Im Extremfall 20 Cent minus bei einem Euro mehr Bruttoverdienst

Von einem hinzuverdienten Euro bleibt nach den Berechnungen der Stiftung bei einem Single-Haushalt mit einem jährlichen Haushaltsbruttoeinkommen von 17.000 Euro nichts übrig. Bei einem Einkommen von 75.000 Euro brutto würden dagegen 56 Cent je hinzuverdientem Euro in der Haushaltskasse verbleiben.

Der Grund: Bei Geringverdienern würde angesichts des Mehrverdienstes im gleichen Ausmaß das Arbeitslosengeld II gekürzt. «In einigen Fällen finden wir Grenzbelastungen von über 120 Prozent, der hinzuverdiente Euro sorgt damit für 20 Cent netto weniger in der Haushaltskasse», erklärte Manuela Barisic von der Bertelsmann-Stiftung.

Bertelsmann-Stiftung fordert Reformen

Aber auch bei etwas besser Verdienenden zeigt sich den Berechnungen zufolge ein ähnliches Bild.
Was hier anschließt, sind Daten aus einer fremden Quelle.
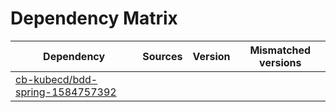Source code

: # Dependency Matrix

Dependency | Sources | Version | Mismatched versions
---------- | ------- | ------- | -------------------
[cb-kubecd/bdd-spring-1584757392](https://github.com/cb-kubecd/bdd-spring-1584757392.git) |  | []() | 

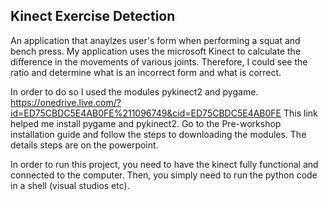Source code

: ## Kinect Exercise Detection


An application that anaylzes user's form when performing a squat and bench press. My application uses the microsoft Kinect to calculate the difference in the movements of various joints. Therefore, I could see the ratio and determine what is an incorrect form and what is correct.

In order to do so I used the modules pykinect2 and pygame.
https://onedrive.live.com/?id=ED75CBDC5E4AB0FE%211096749&cid=ED75CBDC5E4AB0FE
This link helped me install pygame and pykinect2.
Go to the Pre-workshop installation guide and follow the steps to downloading the modules.
The details steps are on the powerpoint.

In order to run this project, you need to have the kinect fully functional and connected to the computer. Then, you simply need to run the python code in a shell (visual studios etc).



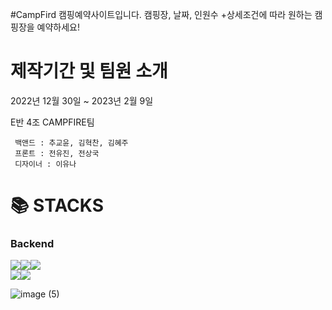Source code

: #CampFird
캠핑예약사이트입니다. 캠핑장, 날짜, 인원수 +상세조건에 따라 원하는 캠핑장을 예약하세요!

<h1>제작기간 및 팀원 소개</h1>
 2022년 12월 30일 ~ 2023년 2월 9일

 E반 4조 CAMPFIRE팀

     백앤드 : 추교윤, 김혁찬, 김혜주
     프론트 : 전유진, 전상국
     디자이너 : 이유나
     
<h1>📚 STACKS</h1>

  <h3>Backend</h3>
<img src="https://img.shields.io/badge/node.js-339933?style=for-the-badge&logo=Node.js&logoColor=white"><img src="https://img.shields.io/badge/express-000000?style=for-the-badge&logo=express&logoColor=white"><img src="https://img.shields.io/badge/mysql-4479A1?style=for-the-badge&logo=mysql&logoColor=white"></br><img src="https://img.shields.io/badge/Oauth-FFCD00?style=for-the-badge&logo=multer&logoColor=white"><img src="https://img.shields.io/badge/Axios-5A29E4?style=for-the-badge&logo=Axios&logoColor=white">


![image (5)](https://user-images.githubusercontent.com/86142878/217790843-89fa7aa1-add4-4946-b652-fd7863098604.png)
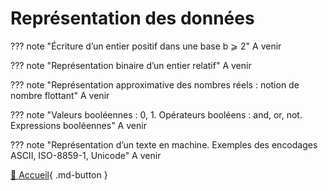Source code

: # Représentation des données


??? note "Écriture d’un entier positif dans une base b ⩾ 2"
    A venir

??? note "Représentation binaire d’un entier relatif"
    A venir

??? note "Représentation approximative des nombres réels : notion de nombre flottant"
    A venir

??? note "Valeurs booléennes : 0, 1. Opérateurs booléens : and, or, not. Expressions booléennes"
    A venir

??? note "Représentation d’un texte en machine. Exemples des encodages ASCII, ISO-8859-1, Unicode"
    A venir


[📄 Accueil](../../../){ .md-button }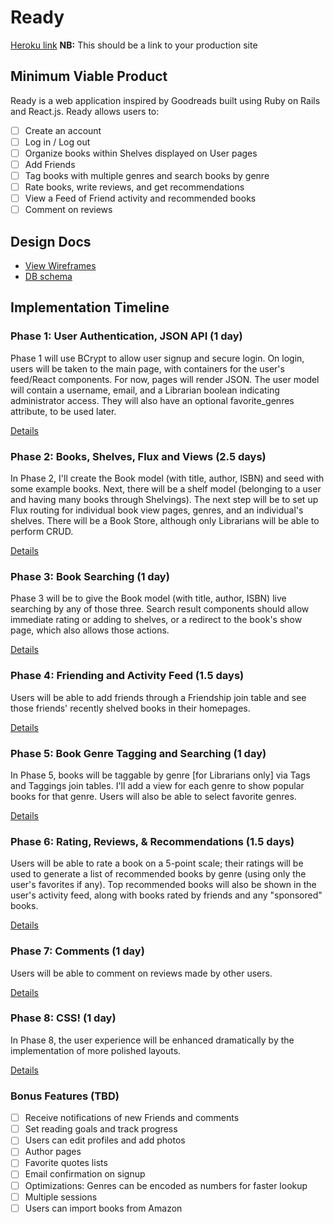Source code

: # Ready

[Heroku link][heroku] **NB:** This should be a link to your production site

[heroku]: http://www.herokuapp.com

## Minimum Viable Product

Ready is a web application inspired by Goodreads built using Ruby on Rails
and React.js. Ready allows users to:

<!-- This is a Markdown checklist. Use it to keep track of your progress! -->

- [ ] Create an account
- [ ] Log in / Log out
- [ ] Organize books within Shelves displayed on User pages
- [ ] Add Friends
- [ ] Tag books with multiple genres and search books by genre
- [ ] Rate books, write reviews, and get recommendations
- [ ] View a Feed of Friend activity and recommended books
- [ ] Comment on reviews

## Design Docs
* [View Wireframes][view]
* [DB schema][schema]

[view]: ./docs/views.md
[schema]: ./docs/schema.md

## Implementation Timeline

### Phase 1: User Authentication, JSON API (1 day)

Phase 1 will use BCrypt to allow user signup and secure login. On login, users will
be taken to the main page, with containers for the user's feed/React components.
For now, pages will render JSON.
The user model will contain a username, email, and a Librarian boolean indicating administrator access. They will also have an optional favorite_genres attribute, to be used later.

[Details][phase-one]

### Phase 2: Books, Shelves, Flux and Views (2.5 days)

In Phase 2, I'll create the Book model (with title, author, ISBN) and seed with some example books. Next, there will be a shelf model (belonging to a user and having many books through Shelvings). The next step will be to set up Flux routing for individual book view pages, genres, and an individual's shelves. There will be a Book Store, although only Librarians will be able to perform CRUD.

[Details][phase-two]

### Phase 3: Book Searching (1 day)

Phase 3 will be to give the Book model (with title, author, ISBN) live searching by any of those three. Search result components should allow immediate rating or adding to shelves, or a redirect to the book's show page, which also allows those actions.

[Details][phase-three]

### Phase 4: Friending and Activity Feed (1.5 days)

Users will be able to add friends through a Friendship join table and see those friends' recently shelved books in their homepages.

[Details][phase-four]

### Phase 5: Book Genre Tagging and Searching (1 day)

In Phase 5, books will be taggable by genre [for Librarians only] via Tags and Taggings join tables. I'll add a view for each genre to show popular books for that genre. Users will also be able to select favorite genres.

[Details][phase-five]

### Phase 6: Rating, Reviews, & Recommendations (1.5 days)

Users will be able to rate a book on a 5-point scale; their ratings will be used to generate a list of recommended books by genre (using only the user's favorites if any). Top recommended books will also be shown in the user's activity feed, along with books rated by friends and any "sponsored" books.

[Details][phase-six]

### Phase 7: Comments (1 day)

Users will be able to comment on reviews made by other users.

[Details][phase-seven]

### Phase 8: CSS! (1 day)

In Phase 8, the user experience will be enhanced dramatically by the implementation of more polished layouts.

[Details][phase-eight]

### Bonus Features (TBD)
- [ ] Receive notifications of new Friends and comments
- [ ] Set reading goals and track progress
- [ ] Users can edit profiles and add photos
- [ ] Author pages
- [ ] Favorite quotes lists
- [ ] Email confirmation on signup
- [ ] Optimizations: Genres can be encoded as numbers for faster lookup
- [ ] Multiple sessions
- [ ] Users can import books from Amazon

[phase-one]: ./docs/phases/phase1.md
[phase-two]: ./docs/phases/phase2.md
[phase-three]: ./docs/phases/phase3.md
[phase-four]: ./docs/phases/phase4.md
[phase-five]: ./docs/phases/phase5.md
[phase-six]: ./docs/phases/phase6.md
[phase-seven]: ./docs/phases/phase7.md
[phase-eight]: ./docs/phases/phase8.md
So bleiben einem Ehepaar mit zwei Kindern und einem Alleinverdiener bei einem jährlichen Bruttoverdienst von 40.000 Euro von einem zusätzlich verdienten Euro 56 Cent übrig. Wer dagegen 90.000 Euro brutto verdient, kann 66 Cent behalten.

Die Studienautoren fordern deshalb Änderungen am Gesamtsystem aus Einkommenssteuer, Sozialabgaben und Transferleistungen. «Mehr Arbeit und Lohn müssen sich für die Krankenschwester genauso auszahlen wie für den Unternehmensberater», erklärte der Vorstandsvorsitzende der Bertelsmann Stiftung, Aart De Geus. Mit Reformen müssten die Regelungen so aufeinander abgestimmt werden, dass sich mehr Erwerbsarbeit für jeden lohne.